U.S. Equity Futures Eye Higher Opening
Wall Street stocks were set to open modestly higher on Wednesday, though earnings from Boeing Co. and PepsiCo Inc., among others, will command investors' attention before the bell.
Reaction to results late Tuesday from Apple Inc. and Microsoft Corp. could also be seen in the premarket trading hours.
Futures for the Dow Jones Industrial Average (DJU4) rose 30 points to 17,063, while those for the S&P 500 index (SPU4) were up 3.8 points to 1,978.70. Futures for the Nasdaq-100 index (NDU4) gained 7 points to 3,957.50.
The data calendar is empty for Wednesday, leaving investors to fix their attention on corporate earnings. Reporting early, Whirlpool Corp.(WHR) posted weaker-than-expected earnings, and shares were off over 5% in thin, premarket trade.
Boeing (BA) is expected to post second-quarter earnings of $2 per share. Delta Air Lines Inc. (DAL), PepsiCo (PEP) and Whirlpool Corp. (WHR) are also lined up for pre-open results.

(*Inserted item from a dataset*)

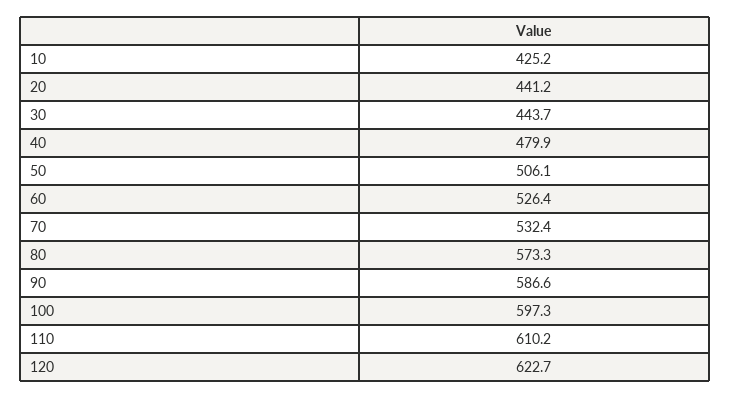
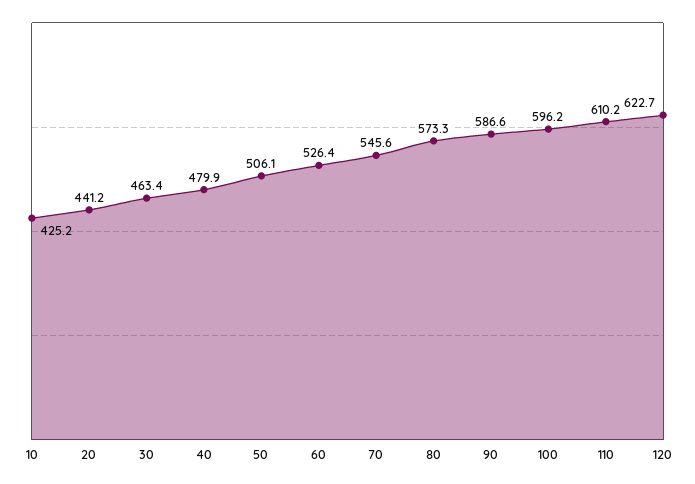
30: 443.7 -> 463.4
70: 532.4 -> 545.6
100: 597.3 -> 596.2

After the close, earnings from Facebook Inc. (FB) and AT&T Inc. (T) will be among the highlights.
Investors may see reaction to big tech earnings that came late Tuesday. Apple (AAPL) posted a fall in iPad sales, which weighed on shares in late trading despite the company's better-than-expected quarterly results and strong iPhone sales. Read: Apple gets patent for wearable watch dubbed the iTime
Microsoft reported a 7.1% fall in quarterly profit, disappointing Wall Street forecasters, as it took a financial hit from the purchase of Nokia Corp's (NOK) cellphone unit.
Stock futures appeared to be building on Tuesday's gains for markets. The S&P 500 (SPX) finished up 0.5%, to 1,983.56, just shy of its record closing level reached July 3.
Among other markets, the Stoxx Europe 600 index edged up 0.2% Wednesday, while Asia also logged a mostly-higher finish.
Crude oil prices (CLU4) fell ahead of key supply data, while gold prices (GCU4) edged up slightly. The dollar rose against the British pound (GBPUSD) after minutes from the Bank of England's July meeting showed all members voted to keep monetary policy loose.